In a screen with insurance information was a second telephone number and a woman’s name, Ms. Jasmone.  The aunt waiting outside in the car earlier?  I dialed, disregarding the late hour.

“Hello?”  She had the voice of the aunt I imagined.  Patient enough to drive her homeless nephew to his doctor.  Kind enough to answer politely no matter how late the telephone rang.

“This is Dr. Simpson from the community clinic calling.  I am trying to find Morgan Davis, a patient who came to see me this morning.  Might you be his aunt?”

“Yes, I am.  But Morgan doesn’t live here.”  There was a healthy dose of suspicion in her voice now.  I needed to get to the point.

“I’m worried about Morgan because the prescription I gave him today was wrong.  I made a mistake in the dosage, and there are side effects that could be very, very dangerous.  Do you know how I can reach him and tell him to stop taking it?”

Ms. Jasmone offered to drive by and give Morgan the message.  I thanked her for being so gracious, but as I hung up the phone a new wave of dread began to wash over me.  My stupidity had put Morgan at risk, and that was a bitter pill to swallow.  I tried to stem the tide of recrimination, telling myself that the error is first about Morgan, and his safety, not about myself and my abilities.  On the medical wards I have prescribed hundreds of medications, thousands of times over the past five months.  In my own out-patient clinic I care for forty U.S. veterans without difficulty.  There will be time to evaluate myself later, I mumbled.  For now Morgan’s safety was the only thing that mattered.

But in the world of trail lawyers and defensive medicine, the instinct to cover my tracks, to protect the clinic and myself from liability, was like a shadow on the wall, at the back of the cave, present but not yet in clear view.  I swallowed my self-protective notions and wrote down, honestly, what had occurred.  In my note I described the mediation error and my attempts to contact Morgan.  I wrote down the correct dose, lest someone else in the clinic receive a call from Morgan or his aunt.  I gave telephone numbers and names, in case it fell to another intern to follow up.  I forwarded a copy of the note to my attending, so he would know what was going on.

The next day was intern switch day, and the clinic would be far behind me when it was over.
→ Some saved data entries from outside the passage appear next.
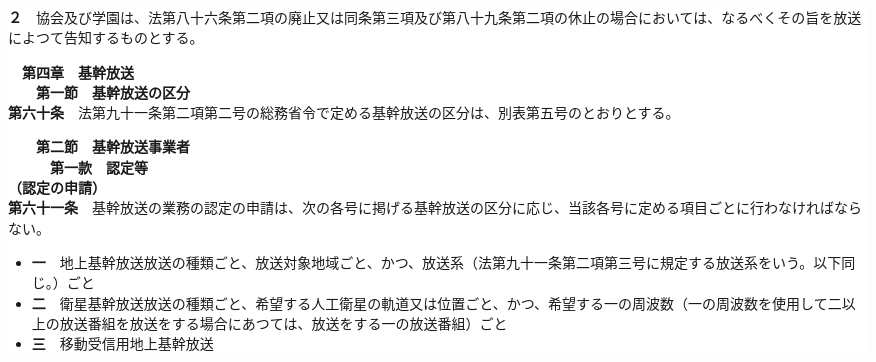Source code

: **２**　協会及び学園は、法第八十六条第二項の廃止又は同条第三項及び第八十九条第二項の休止の場合においては、なるべくその旨を放送によつて告知するものとする。  
  
&emsp;**第四章　基幹放送**  
&emsp;&emsp;**第一節　基幹放送の区分**  
**第六十条**　法第九十一条第二項第二号の総務省令で定める基幹放送の区分は、別表第五号のとおりとする。  
  
&emsp;&emsp;**第二節　基幹放送事業者**  
&emsp;&emsp;&emsp;**第一款　認定等**  
**（認定の申請）**  
**第六十一条**　基幹放送の業務の認定の申請は、次の各号に掲げる基幹放送の区分に応じ、当該各号に定める項目ごとに行わなければならない。  
* **一**　地上基幹放送放送の種類ごと、放送対象地域ごと、かつ、放送系（法第九十一条第二項第三号に規定する放送系をいう。以下同じ。）ごと  
* **二**　衛星基幹放送放送の種類ごと、希望する人工衛星の軌道又は位置ごと、かつ、希望する一の周波数（一の周波数を使用して二以上の放送番組を放送をする場合にあつては、放送をする一の放送番組）ごと  
* **三**　移動受信用地上基幹放送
                                                *  *  *  *  *

Twenty two hours, four admissions and eleven new patients later, I finally made it home.  Switch day is exhausting, but for an intern exhaustion and excitement often go hand in hand.  A new service means a clean slate.  New patients, new personalities, and new diseases to learn about.

But one old patient was still very much on my mind.  I had yet to reach Morgan personally, and still was unsure if he was all right.  I hung up my white coat in the hall, washed off the hospital with a quick shower, and reached for the telephone.  Morgan’s aunt answered at her home number.

“Hello?”  Her voice was familiar, comforting.

“Hello, Ms. Jasmone?  This is Dr. Simpson calling again.”

“Oh doctor, I went over to Morgan’s house real early the next morning, but he had already taken that prescription.”  I was listening for a note of relief, or despair, in her words, but found neither.

“So he stopped taking the medicine?” I presumed.  “Did anything else happen?”